[Opening Records provided section]

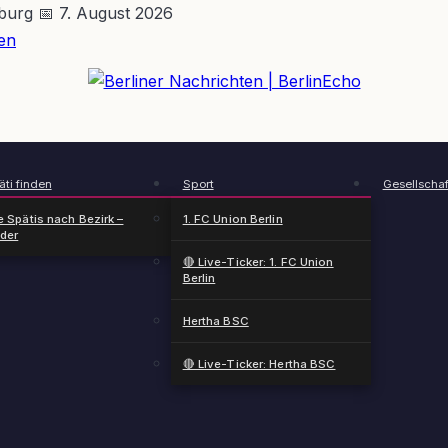
nburg
📅 7. August 2026
en
BerlinEcho – Zur Startseite
ti finden
Sport
Gesellschaf
e Spätis nach Bezirk –
1. FC Union Berlin
nder
🔴 Live-Ticker: 1. FC Union
Berlin
Hertha BSC
🔴 Live-Ticker: Hertha BSC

[Closing Records provided section]

Task description: Show each line in the listing above that has "Union".

Response to this task:
1. FC Union Berlin
🔴 Live-Ticker: 1. FC Union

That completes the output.